- Ausgangstext
•••

Norbert Blüm
Geld pflegt nicht
Die große Vision von der Pflege in der Zukunft und ihre problembehaftete Gegenwart prallten bei der Eröffnung des Kongress Pflege 2015 aufeinander.
Veröffentlicht:BERLIN. Manchmal ist es gut, einer Stimme aus dem vorigen Jahrtausend zu lauschen. Einordnend und Sprache als Ausdruck von Gesinnung entlarvend. Einer Stimme, die den Technokraten misstraut und die menschliche Dienstleistung klar über der Sozialmechanik ansiedelt
Norbert Blüm (CDU) verfügt über eine solche Stimme. In seiner Ansprache zur Eröffnung des Kongress Pflege 2015 von Springer Medizin ließ der 79-Jährige, der als "Vater" der sozialen Pflegeversicherung" gilt, die aktuelle Pflegepolitik zunächst links liegen und wandte sich dem Grundsätzlichen zu.
Eine Maschine zu bedienen, gehe uns leicht von der Zunge, sagte Blüm. Einen Menschen zu bedienen, gelte als unterwürfig. "Die richtige Wertehierarchie ist jedoch: Die Maschine muss beherrscht werden, und der Mensch bedient", sagte Blüm vor fast eintausend Besuchern der Eröffnungsveranstaltung.
Appell für Solidarität
Wenn die Pflege nur unter der Ratio des Geldes gesehen werde, dann wisse er nicht, ob sie ihre Aufgabe erfüllen könne. Man könne fast alles mit Robotern machen. Kostengünstig sei das allemal. Aber: "Wollen Sie diese Gesellschaft?", fragte Blüm.
Der Mann, der unter Helmut Kohl 16 Jahre lang Ministerämter bekleidete, mahnte Solidarität in der Gesellschaft an. Der Starke müsse für den Schwachen eintreten. Lebensabschnittweise fänden sich alle sowohl in der Rolle des Schwachen als auch in der des Starken wieder.

•••

- Bereitgestellte Daten
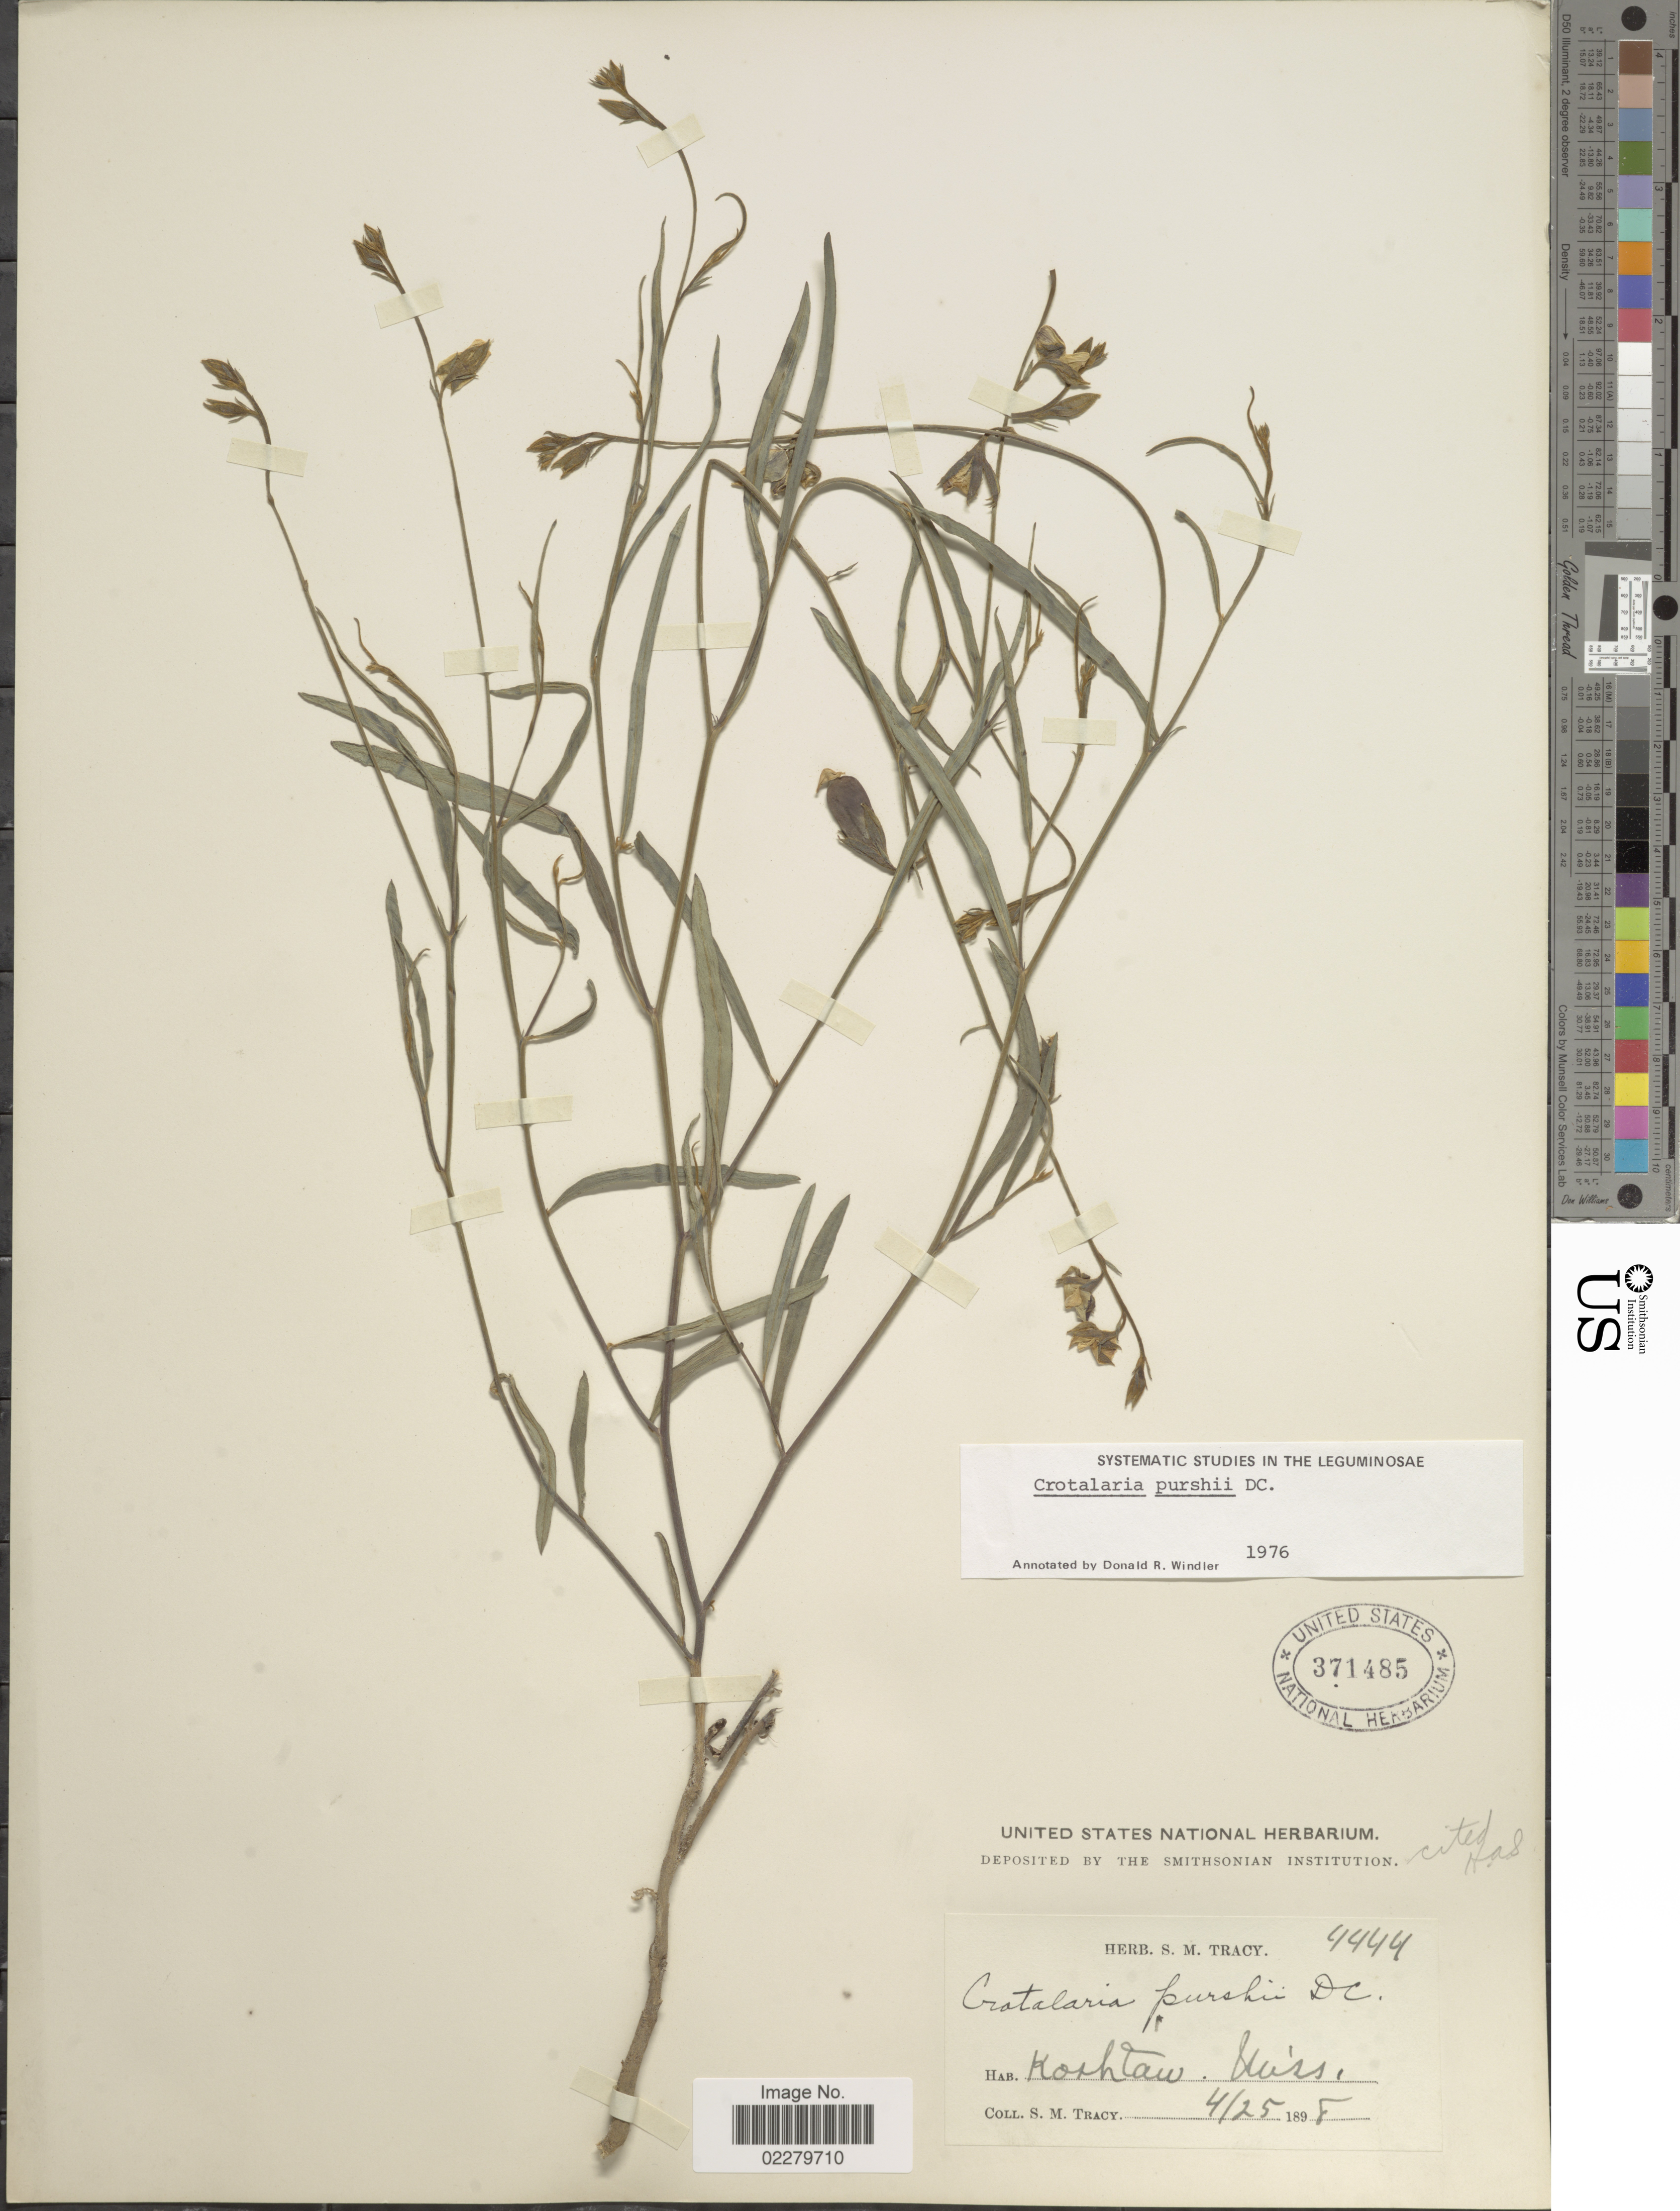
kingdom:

•••

- Aufgabenanforderungen
**A)** Gib einen Teil des Ausgangstexts über Norbert Blüm erneut wieder. Beginne bei den Worten "Eine Maschine zu", höre nach "Besuchern der Eröffnungsveranstaltung." auf und ersetze darin "Maschine" durch "Apparatur".
**B)** Beantworte anhand des Ausgangstexts:
(i) Wie alt ist Norbert Blüm?
(ii) Vor wie vielen Besuchern der Eröffnungsveranstaltung sprach er?
(iii) Wie viele Jahre lang bekleidete er unter Helmut Kohl Ministerämter?
**C)** Setze den Ausgangstext über Norbert Blüms Eröffnungsrede beim Kongress Pflege 2015 nach seinem letzten Satz fort.

- Lösungen
**A)**
Eine Apparatur zu bedienen, gehe uns leicht von der Zunge, sagte Blüm. Einen Menschen zu bedienen, gelte als unterwürfig. "Die richtige Wertehierarchie ist jedoch: Die Apparatur muss beherrscht werden, und der Mensch bedient", sagte Blüm vor fast eintausend Besuchern der Eröffnungsveranstaltung.

**B)**
(i) 79 Jahre
(ii) vor fast eintausend Besuchern
(iii) 16 Jahre

**C)**
Die Sozialversicherung halte er für eine emanzipative Institution, zwischen eigenverantwortlicher und kollektiver Vorsorge angesiedelt. Private Anstrengungen seien weiterhin nötig, aber die Basis der Sozialversicherung sei eine große Errungenschaft.
Hartz IV und sinkende Renten hingegen bedeuteten mehr Staat. "Die als Privatisierer ausgezogen sind, kommen mit zerrissener Hose als Verstaatlicher nach Hause. Das ist die Dialektik des Teufels", sagte Blüm.
Die aktuelle Pflegepolitik ließ Blüm nicht aus. Er warnte vor einer Geringschätzung der Pflegeberufe durch niedrige Löhne und den Zwang zur Teilzeitbeschäftigung. Das eigentliche, große Thema der Pflege sei aber, den Raum zwischen Heim und Zuhause zu füllen.
Die Zukunft der Pflegeversicherung und der kommunalen Sozialpolitik hänge daher von der Fantasie der Städteplaner und von einer Kultur der Nachbarschaft ab, sagte Blüm.
"Wir haben keinen blassen Schimmer"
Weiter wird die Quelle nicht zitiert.